How to block bad bots using htaccess

Posted on

You may block bad bots in three different ways: by using .htaccess, the robots.txt file, or using Cloudflare bot fight. These three techniques work well and prevent your server from becoming overloaded, which would otherwise slow down your website.

How to block bad bots using htaccess


To block bad bots using .htaccess, you can follow these steps:

  1. Identify Bad Bots: Before blocking any bots, it's essential to identify which bots you want to block. You can find lists of known bad bots online or analyze your server logs to see which bots are causing issues or consuming resources unnecessarily.

  2. Create or Edit .htaccess File: Access your website's root directory and locate the .htaccess file. If you don't have one, you can create a new text file and name it ".htaccess". Ensure that you have the necessary permissions to edit or create files in your server directory.

  3. Block Bots by User-Agent: Use the following code snippet to block specific bots based on their User-Agent string. Replace "badbot" with the actual User-Agent of the bot you want to block. You can add multiple lines to block multiple bots.

# Block Bad Bots by User-Agent
SetEnvIfNoCase User-Agent "^badbot" bad_bot
Deny from env=bad_bot
  1. Block Bots by IP Address: If you notice abusive behavior from certain IP addresses, you can block them directly using their IP addresses. Use the following code snippet to block IP addresses:
# Block Bad Bots by IP Address
Deny from 123.456.789.0
Deny from 987.654.321.0

Replace the IP addresses with the actual IP addresses you want to block. You can add multiple lines to block multiple IP addresses.

  1. Block Bots by Referrer: Some bots might not identify themselves accurately in the User-Agent string, but they may still be identified by their referrer. You can block such bots by checking the referrer field in the HTTP header. Use the following code snippet:
# Block Bad Bots by Referrer
SetEnvIfNoCase Referer "^https://www.badbot.com/" bad_referrer
Deny from env=bad_referrer

Replace "https://www.badbot.com/" with the actual referrer you want to block.

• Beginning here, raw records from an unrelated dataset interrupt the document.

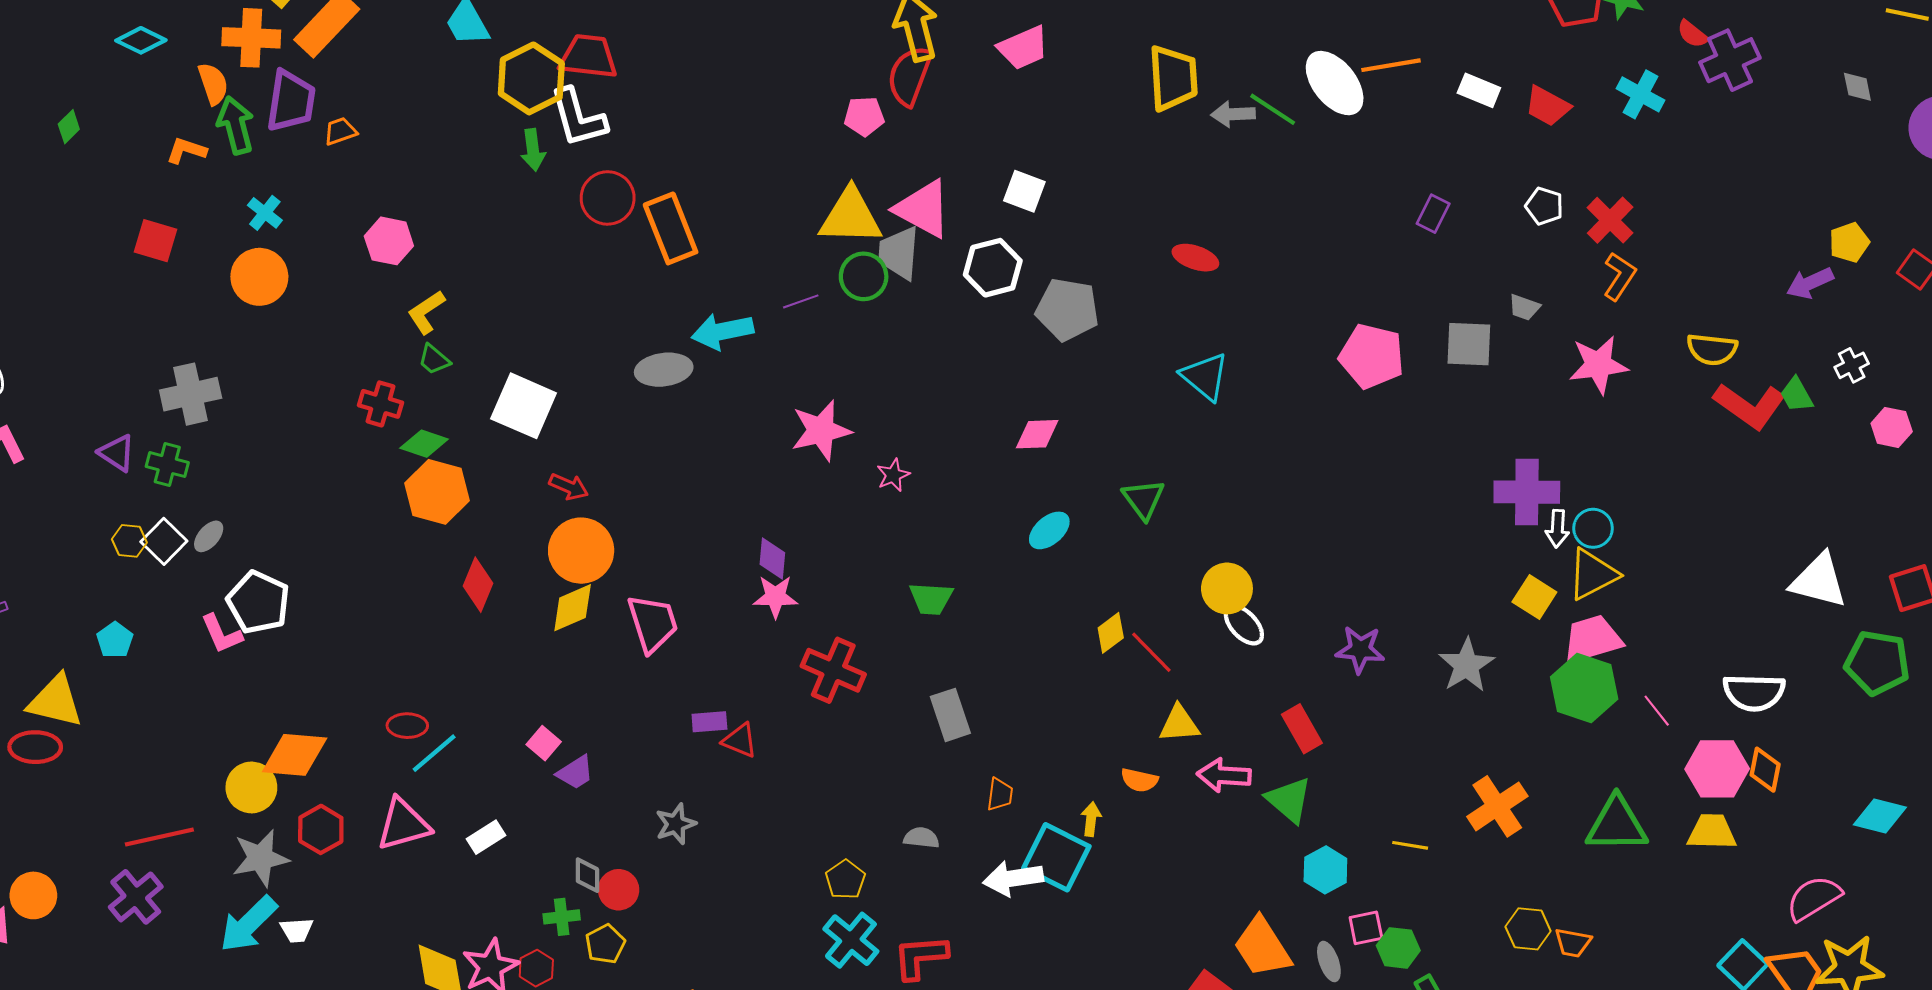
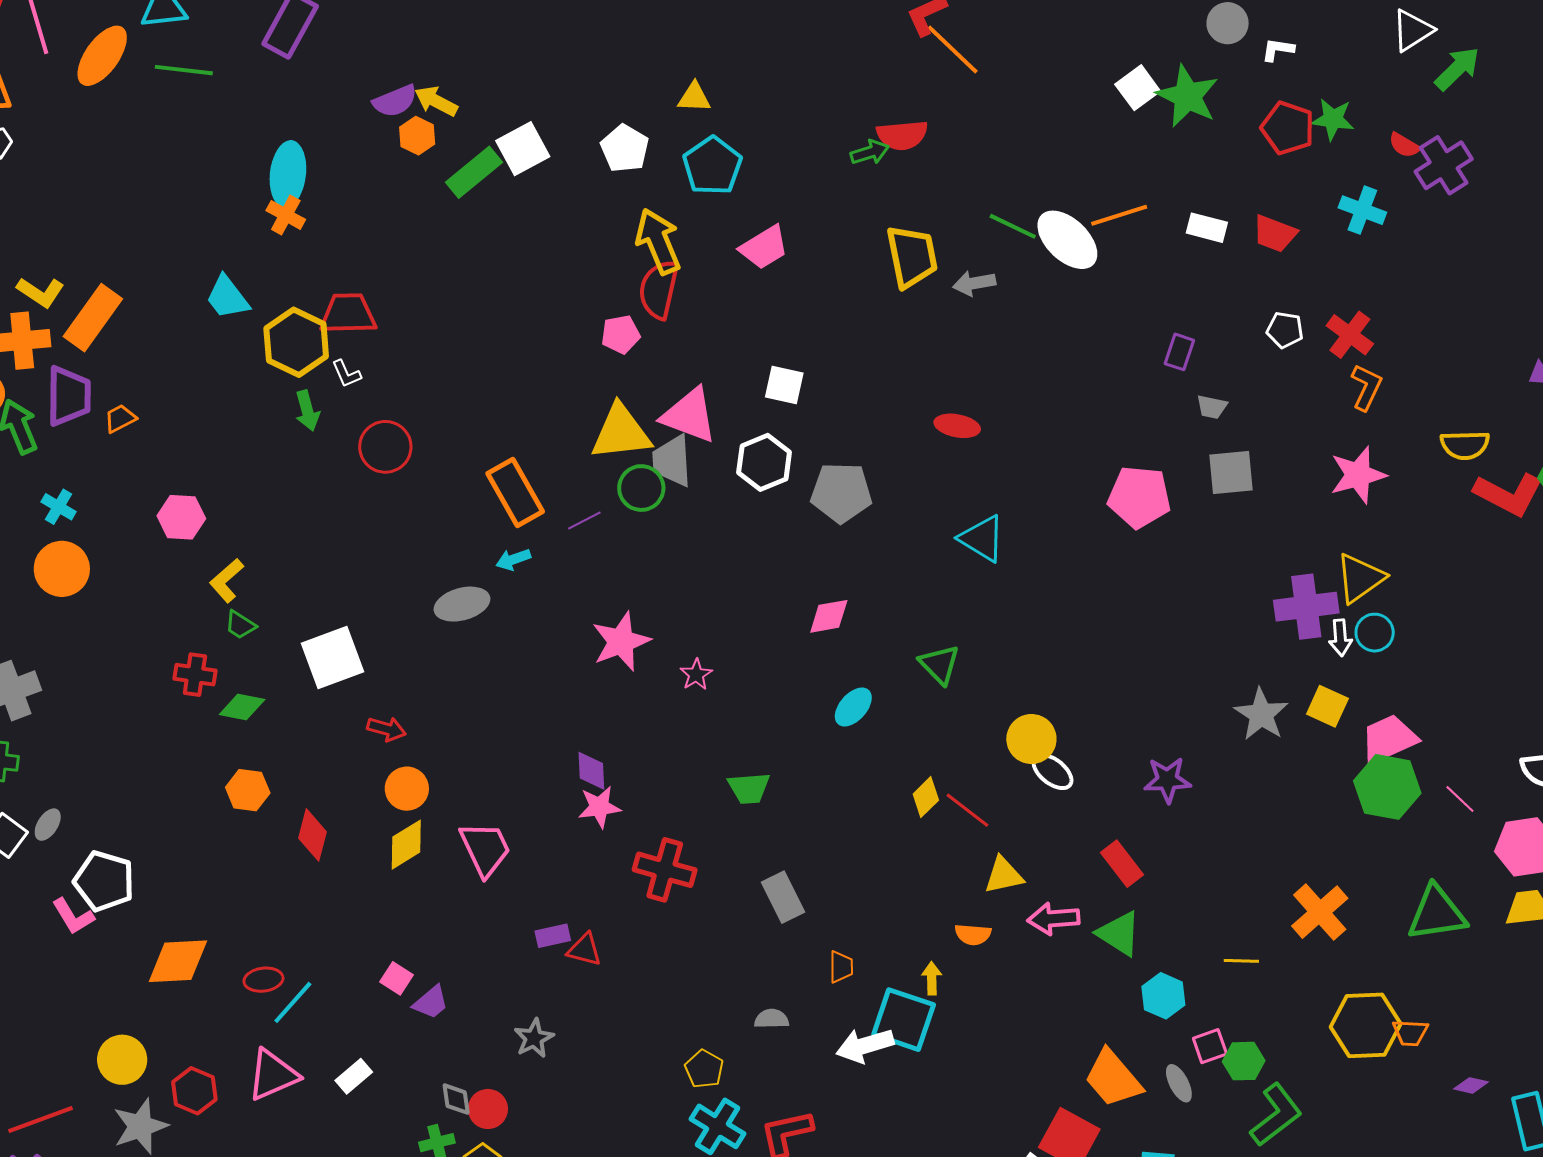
green line: (1273, 109) -> (1013, 226), moved
white L-shape: (578, 118) -> (346, 374), size x0.5
orange rectangle: (671, 228) -> (515, 492), moved
gray trapezoid: (1524, 307) -> (1212, 407), moved
cyan arrow: (722, 331) -> (513, 559), size x0.6
white square: (524, 406) -> (332, 657), turned -36
orange hexagon: (437, 492) -> (248, 790), moved, size x0.7
orange circle: (581, 551) -> (407, 789), size x0.7
yellow triangle: (1593, 574) -> (1360, 578), moved
gray star: (1466, 665) -> (1261, 714), moved
orange diamond: (295, 755) -> (178, 961), moved
yellow hexagon: (1528, 929) -> (1366, 1025), size x1.6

You can add multiple lines to block multiple referrers.

  1. Block Bots by Hostname: Similar to blocking by IP address, you can also block bots by hostname if they are consistently causing issues. Use the following code snippet:
# Block Bad Bots by Hostname
Deny from .badbot.com
Deny from .spamdomain.net

Replace ".badbot.com" and ".spamdomain.net" with the actual hostnames you want to block. You can add multiple lines to block multiple hostnames.

  1. Custom Error Page for Blocked Bots: You can create a custom error page to display a message to the blocked bots instead of just denying access. Create an HTML file with your custom message and save it in your website directory. Then, use the following code snippet in your .htaccess file to redirect blocked bots to this custom error page:
# Custom Error Page for Blocked Bots
ErrorDocument 403 /custom_error_page.html

Replace "/custom_error_page.html" with the actual path to your custom error page.

  1. Testing: After implementing the changes in your .htaccess file, it's crucial to test whether the blocking rules are working as expected. You can use online tools or user-agents switcher extensions in browsers to simulate the behavior of different bots and verify if they are blocked.

  2. Regular Maintenance: Keep an eye on your server logs and monitor any new bots or suspicious activities. Update your blocking rules accordingly to ensure that your website remains protected from unwanted bots.

Remember to always keep a backup of your .htaccess file before making any changes, and be cautious when blocking bots to avoid accidentally blocking legitimate traffic.